_What this task involves_
In every row below, copy out the lines with each "image" changed to "photo" and nothing else altered. Leave the pictures out.
====================
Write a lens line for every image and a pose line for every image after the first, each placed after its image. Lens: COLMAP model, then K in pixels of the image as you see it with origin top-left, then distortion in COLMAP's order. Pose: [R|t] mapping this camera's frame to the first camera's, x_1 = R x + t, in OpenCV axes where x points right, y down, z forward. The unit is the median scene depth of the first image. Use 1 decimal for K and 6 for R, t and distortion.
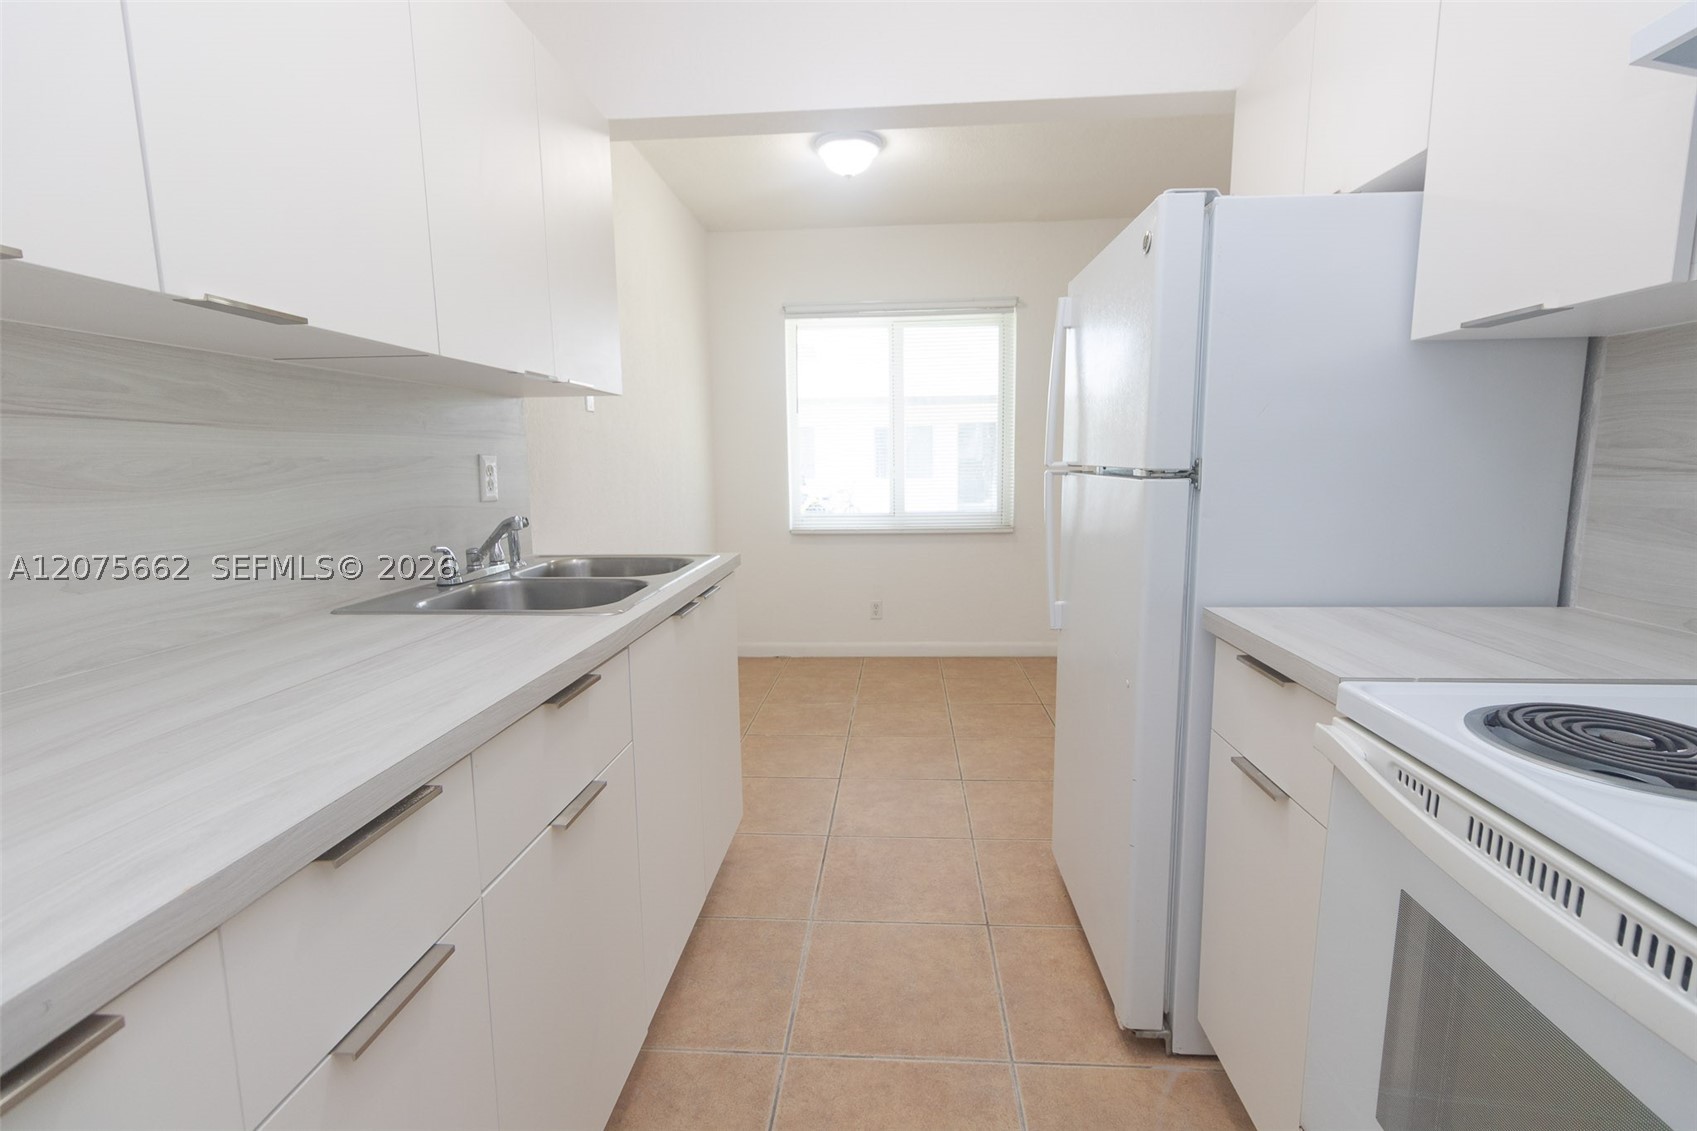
lens RADIAL K [[782.9, 0, 853.6], [0, 782.9, 568.1], [0, 0, 1]] dist [0.004943, -0.000102]
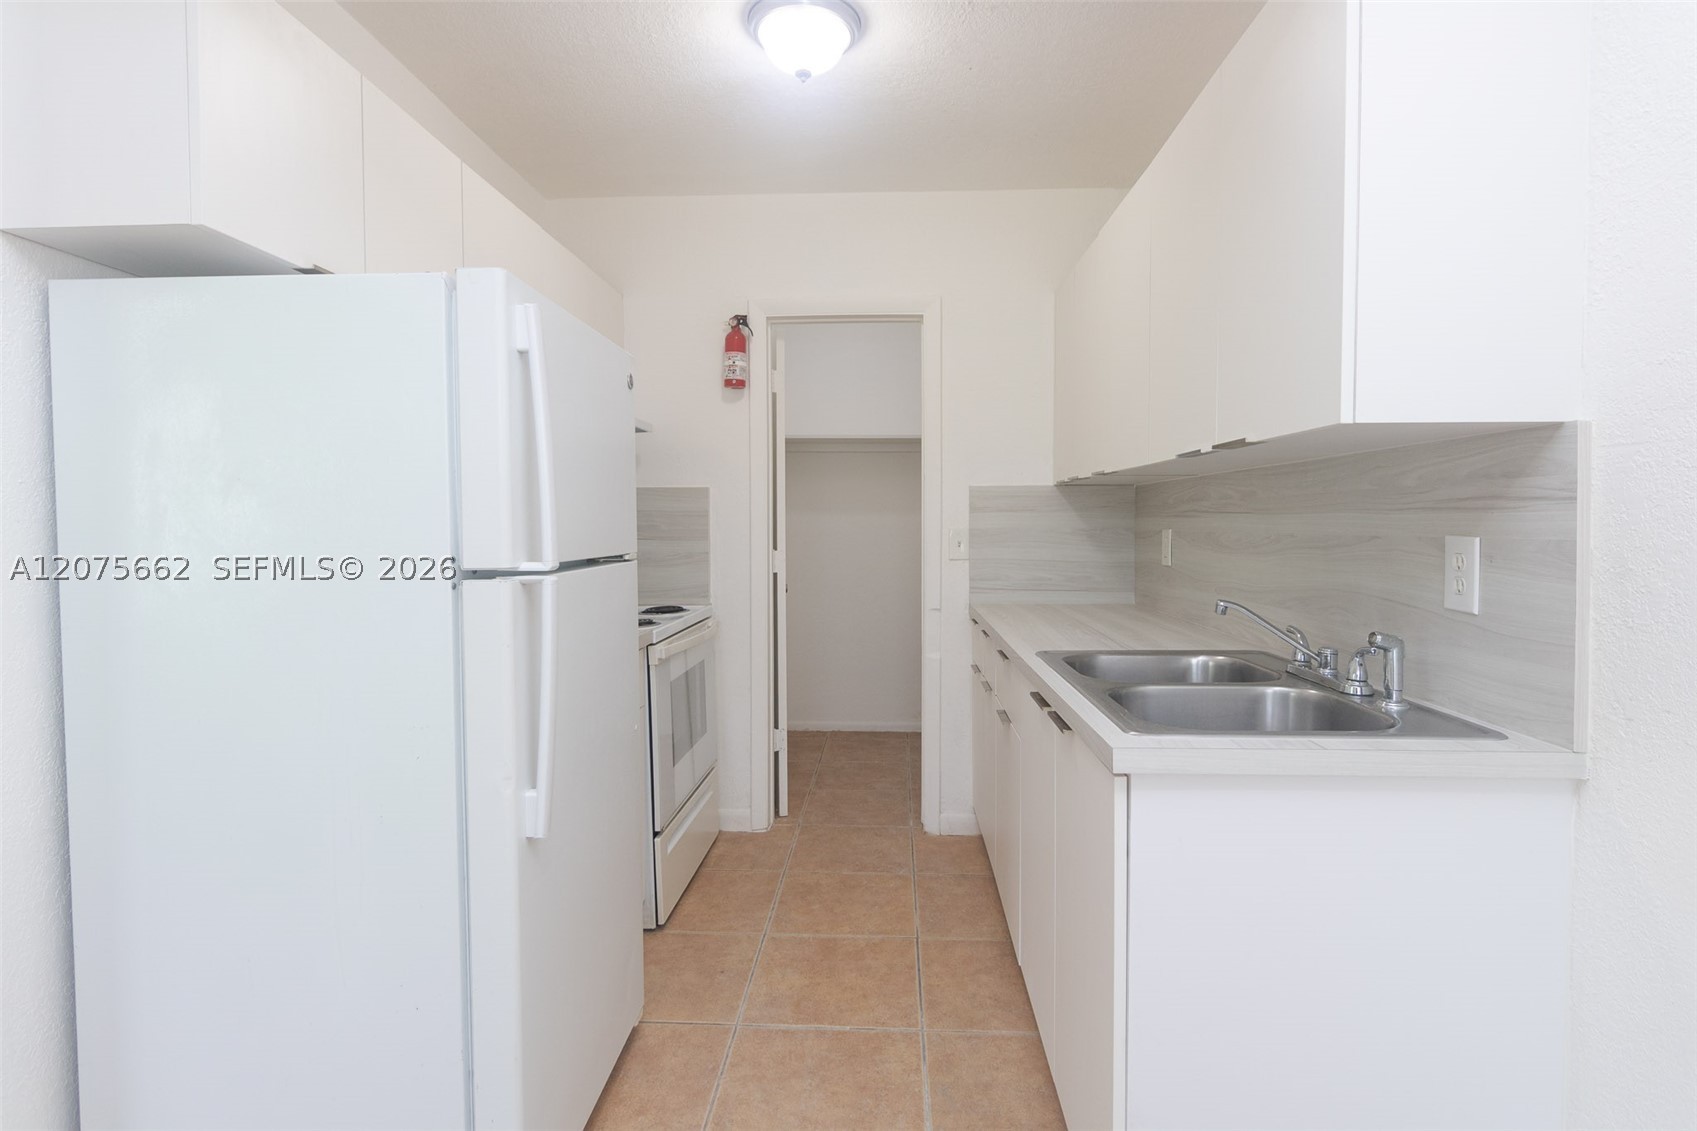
lens RADIAL K [[858.1, 0, 849.5], [0, 858.1, 558.8], [0, 0, 1]] dist [-0.001891, -0.000016]
pose [[-0.999843, 0.012169, -0.012863, 0.031286], [0.009541, 0.982203, 0.187578, -0.321642], [0.014917, 0.187426, -0.982165, 2.057077]]
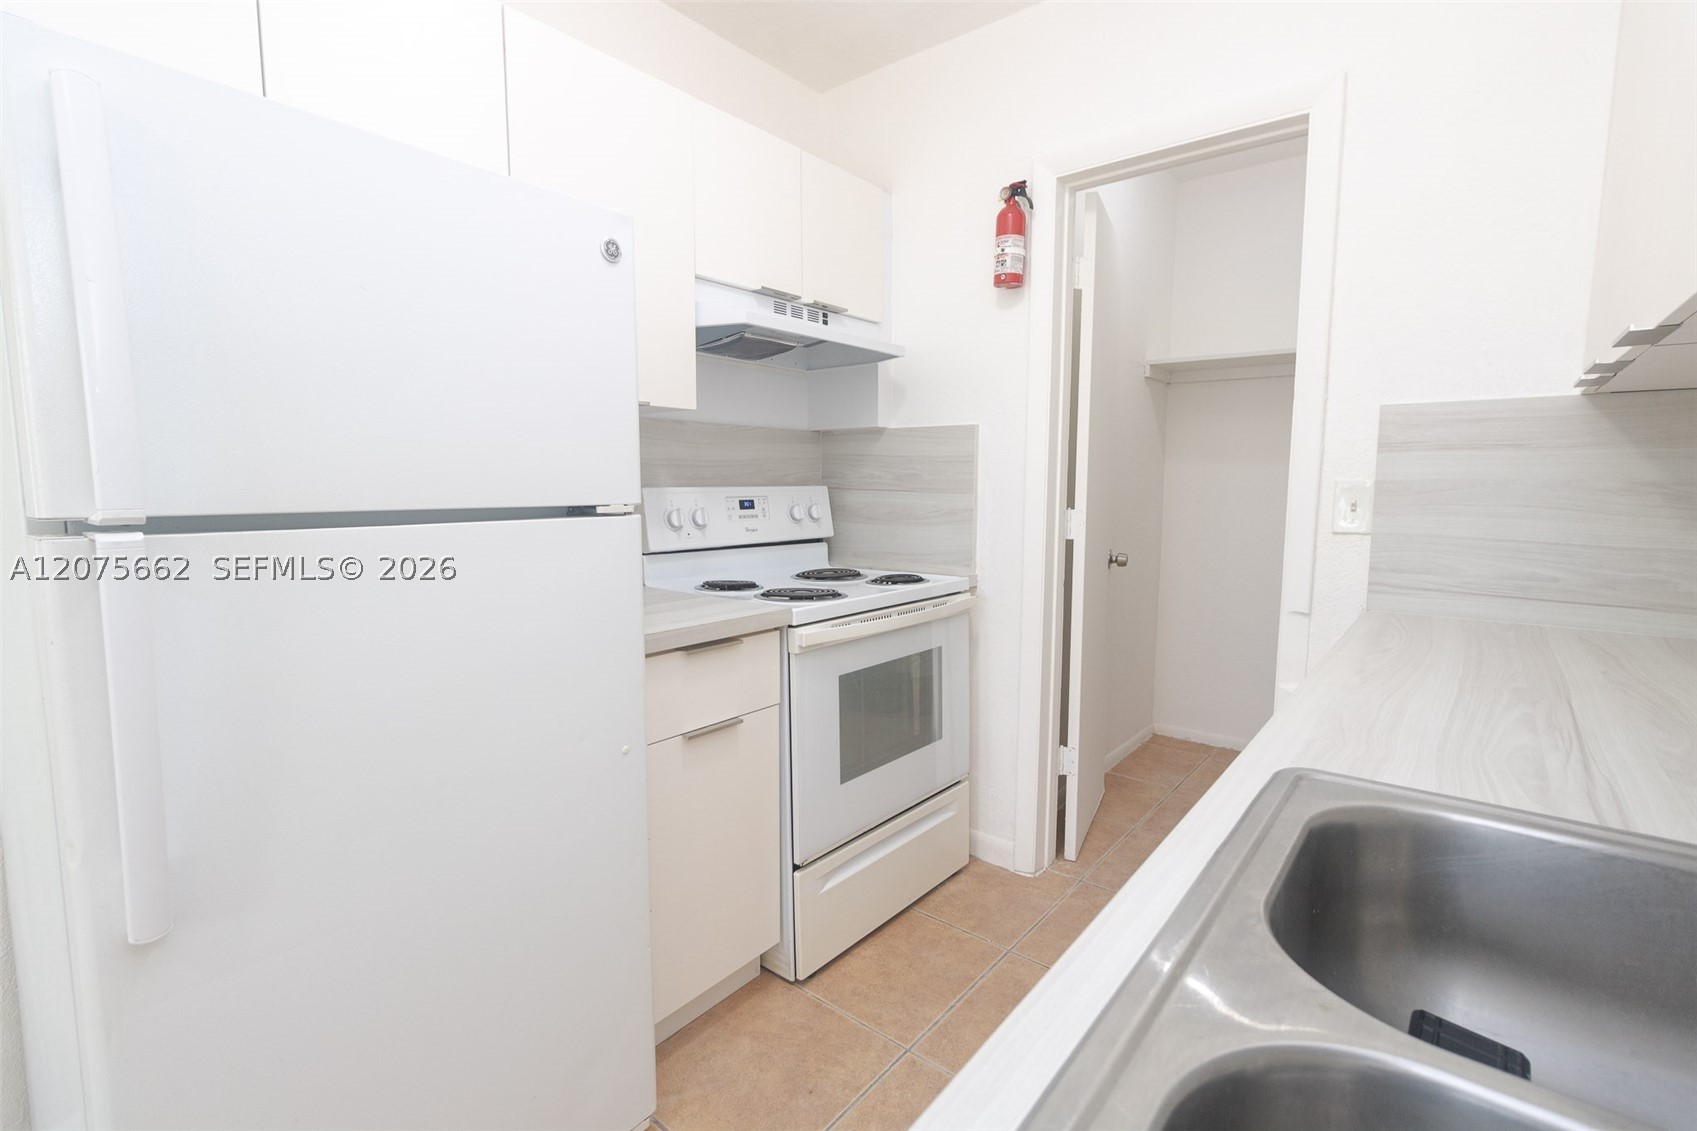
lens RADIAL K [[782.9, 0, 848.4], [0, 782.9, 566.1], [0, 0, 1]] dist [0.004943, -0.000102]
pose [[-0.814043, -0.058748, 0.577825, -0.313825], [0.086737, 0.971418, 0.220960, -0.195219], [-0.574291, 0.229989, -0.785681, 1.341765]]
====================
_Exercise response_
Write a lens line for every photo and a pose line for every photo after the first, each placed after its photo. Lens: COLMAP model, then K in pixels of the photo as you see it with origin top-left, then distortion in COLMAP's order. Pose: [R|t] mapping this camera's frame to the first camera's, x_1 = R x + t, in OpenCV axes where x points right, y down, z forward. The unit is the median scene depth of the first photo. Use 1 decimal for K and 6 for R, t and distortion.
lens RADIAL K [[782.9, 0, 853.6], [0, 782.9, 568.1], [0, 0, 1]] dist [0.004943, -0.000102]
lens RADIAL K [[858.1, 0, 849.5], [0, 858.1, 558.8], [0, 0, 1]] dist [-0.001891, -0.000016]
pose [[-0.999843, 0.012169, -0.012863, 0.031286], [0.009541, 0.982203, 0.187578, -0.321642], [0.014917, 0.187426, -0.982165, 2.057077]]
lens RADIAL K [[782.9, 0, 848.4], [0, 782.9, 566.1], [0, 0, 1]] dist [0.004943, -0.000102]
pose [[-0.814043, -0.058748, 0.577825, -0.313825], [0.086737, 0.971418, 0.220960, -0.195219], [-0.574291, 0.229989, -0.785681, 1.341765]]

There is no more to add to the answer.